CONSIGNE 1.
Répondez aux questions suivantes à partir du texte sur la santé mentale des cadres :
(a) Quelle part des managers travaille au moins 50 heures par semaine ?
(b) À hauteur de quel pourcentage l'injonction culturelle à se dépasser dans son travail est-elle répandue chez les cadres ?
(c) Quel pourcentage des managers redoute qu'exprimer ses difficultés psychologiques freine son évolution professionnelle ?
CONSIGNE 2. Citez le passage du texte sur la santé mentale des cadres qui va de « L’association pour l’emploi » jusqu'à « heures de travail. » inclus.
CONSIGNE 3. Relevez toutes les craintes que le texte sur la santé mentale des cadres énumère après les mots « Viennent ensuite ».

TEXTE DU DOCUMENT.
________________

49 % d’entre eux craignent de mal faire en tentant de gérer les situations. Ils ne parviennent pas à distinguer ce qui relève de leur responsabilité et de celle d’autres acteurs. Il leur semble très compliqué de réduire la charge de travail (32 %), d’adapter l’organisation du travail (42 %) et de dégager du temps pour discuter avec leur équipe de la santé mentale (56 %).

L’association pour l’emploi des cadres relie cette impossibilité d’agir à l’intensité du travail des managers : 52 % travaillent au moins 50 heures par semaine, et 76 % continuent à penser à leurs missions en dehors des heures de travail.

“Un cadre doit donner l’exemple”

L’injonction culturelle à se dépasser dans son travail est largement répandue chez les cadres, à hauteur de 89 %. De plus, 57 % craignent de laisser transparaître leur souffrance car cela remettrait en cause leur légitimité : “Un cadre doit donner l’exemple”, mentionne l’un des verbatims de l’enquête.

Pas question donc de s’exprimer sur ses difficultés psychologiques : 39 % des managers et 32 % des cadres redoutent que cela freine leur évolution professionnelle. Dans ces deux catégories , les cadres craignent aussi (36 %) d’être perçus comme des personnes non fiables. Viennent ensuite la peur d’une dégradation des relations avec le manager, les réactions de type moquerie ou reproches, l’ébruitement dans l’entreprise, la perte de missions intéressantes et la surcharge de travail pour les autres collègues.

________________

DONNÉES FOURNIES.
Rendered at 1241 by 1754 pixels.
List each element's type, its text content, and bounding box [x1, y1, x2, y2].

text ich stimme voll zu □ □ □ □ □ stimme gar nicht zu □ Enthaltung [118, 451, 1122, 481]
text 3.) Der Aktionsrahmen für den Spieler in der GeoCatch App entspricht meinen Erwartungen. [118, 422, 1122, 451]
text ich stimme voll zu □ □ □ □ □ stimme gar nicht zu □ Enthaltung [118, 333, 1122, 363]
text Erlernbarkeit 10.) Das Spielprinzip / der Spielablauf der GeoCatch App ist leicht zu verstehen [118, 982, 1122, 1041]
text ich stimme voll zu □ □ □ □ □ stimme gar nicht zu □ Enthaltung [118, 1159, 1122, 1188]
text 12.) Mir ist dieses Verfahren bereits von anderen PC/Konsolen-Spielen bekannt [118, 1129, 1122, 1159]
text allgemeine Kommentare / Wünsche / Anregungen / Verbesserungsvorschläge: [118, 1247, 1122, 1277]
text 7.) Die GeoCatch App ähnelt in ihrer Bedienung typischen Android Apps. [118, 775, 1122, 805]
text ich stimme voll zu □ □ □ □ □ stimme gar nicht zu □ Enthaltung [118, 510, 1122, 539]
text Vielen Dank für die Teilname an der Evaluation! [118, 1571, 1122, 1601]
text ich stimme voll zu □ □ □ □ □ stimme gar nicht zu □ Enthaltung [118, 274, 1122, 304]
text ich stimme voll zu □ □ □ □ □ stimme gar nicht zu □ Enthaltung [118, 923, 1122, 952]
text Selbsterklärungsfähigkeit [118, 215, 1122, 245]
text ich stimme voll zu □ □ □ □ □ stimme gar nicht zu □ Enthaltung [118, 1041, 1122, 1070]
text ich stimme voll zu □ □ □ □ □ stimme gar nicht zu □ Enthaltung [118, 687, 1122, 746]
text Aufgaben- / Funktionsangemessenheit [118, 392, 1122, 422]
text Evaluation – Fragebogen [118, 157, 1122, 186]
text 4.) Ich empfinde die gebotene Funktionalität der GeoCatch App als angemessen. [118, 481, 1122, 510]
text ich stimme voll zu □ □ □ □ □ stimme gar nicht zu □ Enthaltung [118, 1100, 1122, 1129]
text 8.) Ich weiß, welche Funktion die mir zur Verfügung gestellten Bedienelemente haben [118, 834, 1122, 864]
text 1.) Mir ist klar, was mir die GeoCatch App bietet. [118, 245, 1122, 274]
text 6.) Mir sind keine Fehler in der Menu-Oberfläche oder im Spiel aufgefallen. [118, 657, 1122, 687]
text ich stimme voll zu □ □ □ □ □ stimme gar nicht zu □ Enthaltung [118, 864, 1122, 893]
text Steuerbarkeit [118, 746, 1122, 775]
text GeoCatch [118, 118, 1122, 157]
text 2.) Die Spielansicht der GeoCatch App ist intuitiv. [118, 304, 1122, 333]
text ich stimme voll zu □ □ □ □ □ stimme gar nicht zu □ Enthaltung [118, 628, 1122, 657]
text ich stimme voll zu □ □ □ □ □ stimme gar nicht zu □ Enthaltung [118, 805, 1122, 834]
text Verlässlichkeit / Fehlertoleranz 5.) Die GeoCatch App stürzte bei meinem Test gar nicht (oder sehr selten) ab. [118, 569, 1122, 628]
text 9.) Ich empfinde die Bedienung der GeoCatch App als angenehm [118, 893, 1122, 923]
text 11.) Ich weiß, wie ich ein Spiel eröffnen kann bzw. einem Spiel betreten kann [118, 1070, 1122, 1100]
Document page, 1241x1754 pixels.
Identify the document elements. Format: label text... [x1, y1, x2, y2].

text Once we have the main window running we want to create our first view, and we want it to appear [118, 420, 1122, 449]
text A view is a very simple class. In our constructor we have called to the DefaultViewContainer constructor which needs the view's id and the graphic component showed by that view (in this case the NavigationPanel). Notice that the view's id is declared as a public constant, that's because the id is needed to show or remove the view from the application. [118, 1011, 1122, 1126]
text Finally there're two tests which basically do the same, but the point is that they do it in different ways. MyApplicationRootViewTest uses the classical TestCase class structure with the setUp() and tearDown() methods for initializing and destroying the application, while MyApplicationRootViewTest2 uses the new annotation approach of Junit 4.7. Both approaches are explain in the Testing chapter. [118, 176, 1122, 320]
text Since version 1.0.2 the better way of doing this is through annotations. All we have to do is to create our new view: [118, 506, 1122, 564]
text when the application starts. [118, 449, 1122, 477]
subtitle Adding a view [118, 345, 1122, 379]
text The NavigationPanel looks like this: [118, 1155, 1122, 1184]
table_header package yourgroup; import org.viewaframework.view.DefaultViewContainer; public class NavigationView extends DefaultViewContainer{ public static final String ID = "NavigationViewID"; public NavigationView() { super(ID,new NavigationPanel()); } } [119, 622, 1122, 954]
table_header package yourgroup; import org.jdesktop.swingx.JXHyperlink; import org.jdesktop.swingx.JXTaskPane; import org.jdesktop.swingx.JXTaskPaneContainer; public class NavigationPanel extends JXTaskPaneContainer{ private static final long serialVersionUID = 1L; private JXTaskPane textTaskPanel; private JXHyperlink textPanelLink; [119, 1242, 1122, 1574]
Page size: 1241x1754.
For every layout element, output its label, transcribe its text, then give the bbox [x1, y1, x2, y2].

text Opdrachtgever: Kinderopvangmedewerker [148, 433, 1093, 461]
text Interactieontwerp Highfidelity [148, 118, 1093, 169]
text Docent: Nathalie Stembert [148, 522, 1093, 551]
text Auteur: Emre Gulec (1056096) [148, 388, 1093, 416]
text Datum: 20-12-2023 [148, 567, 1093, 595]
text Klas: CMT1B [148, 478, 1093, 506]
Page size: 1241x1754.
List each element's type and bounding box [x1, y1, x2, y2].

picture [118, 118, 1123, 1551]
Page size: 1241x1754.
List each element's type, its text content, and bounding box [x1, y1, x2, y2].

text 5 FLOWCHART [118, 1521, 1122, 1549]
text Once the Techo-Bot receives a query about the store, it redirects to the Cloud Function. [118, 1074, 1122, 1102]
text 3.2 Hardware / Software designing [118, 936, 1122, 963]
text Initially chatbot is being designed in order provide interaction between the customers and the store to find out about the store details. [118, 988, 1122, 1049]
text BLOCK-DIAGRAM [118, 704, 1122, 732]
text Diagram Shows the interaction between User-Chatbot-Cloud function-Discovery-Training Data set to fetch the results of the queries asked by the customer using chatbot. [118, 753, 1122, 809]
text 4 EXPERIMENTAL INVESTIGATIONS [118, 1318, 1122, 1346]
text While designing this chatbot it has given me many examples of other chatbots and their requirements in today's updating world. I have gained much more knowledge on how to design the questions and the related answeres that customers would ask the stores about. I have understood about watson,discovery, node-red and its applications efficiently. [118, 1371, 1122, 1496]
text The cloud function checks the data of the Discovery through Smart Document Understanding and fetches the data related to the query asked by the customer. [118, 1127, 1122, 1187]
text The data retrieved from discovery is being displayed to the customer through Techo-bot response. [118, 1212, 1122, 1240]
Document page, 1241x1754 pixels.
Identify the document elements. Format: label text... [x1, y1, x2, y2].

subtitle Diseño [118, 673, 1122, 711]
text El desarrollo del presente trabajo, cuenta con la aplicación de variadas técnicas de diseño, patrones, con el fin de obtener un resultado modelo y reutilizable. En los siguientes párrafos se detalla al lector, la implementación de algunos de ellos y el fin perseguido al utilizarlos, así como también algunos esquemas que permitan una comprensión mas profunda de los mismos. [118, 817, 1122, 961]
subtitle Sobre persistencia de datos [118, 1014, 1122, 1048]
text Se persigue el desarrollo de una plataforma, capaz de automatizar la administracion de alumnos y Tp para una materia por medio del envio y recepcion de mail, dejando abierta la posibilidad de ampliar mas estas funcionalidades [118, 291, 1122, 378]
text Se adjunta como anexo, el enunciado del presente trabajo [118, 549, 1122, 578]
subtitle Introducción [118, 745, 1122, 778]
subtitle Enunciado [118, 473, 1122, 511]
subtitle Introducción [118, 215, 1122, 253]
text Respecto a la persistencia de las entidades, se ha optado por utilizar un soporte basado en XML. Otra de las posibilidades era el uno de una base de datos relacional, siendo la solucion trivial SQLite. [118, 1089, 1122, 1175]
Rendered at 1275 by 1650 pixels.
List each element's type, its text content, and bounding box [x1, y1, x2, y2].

________________

RÉPONSE 1.
(a) 52 %
(b) 89 %
(c) 39 %

RÉPONSE 2.
L’association pour l’emploi des cadres relie cette impossibilité d’agir à l’intensité du travail des managers : 52 % travaillent au moins 50 heures par semaine, et 76 % continuent à penser à leurs missions en dehors des heures de travail.

RÉPONSE 3.
- la dégradation des relations avec le manager
- les réactions de type moquerie ou reproches
- l'ébruitement dans l'entreprise
- la perte de missions intéressantes
- la surcharge de travail pour les autres collègues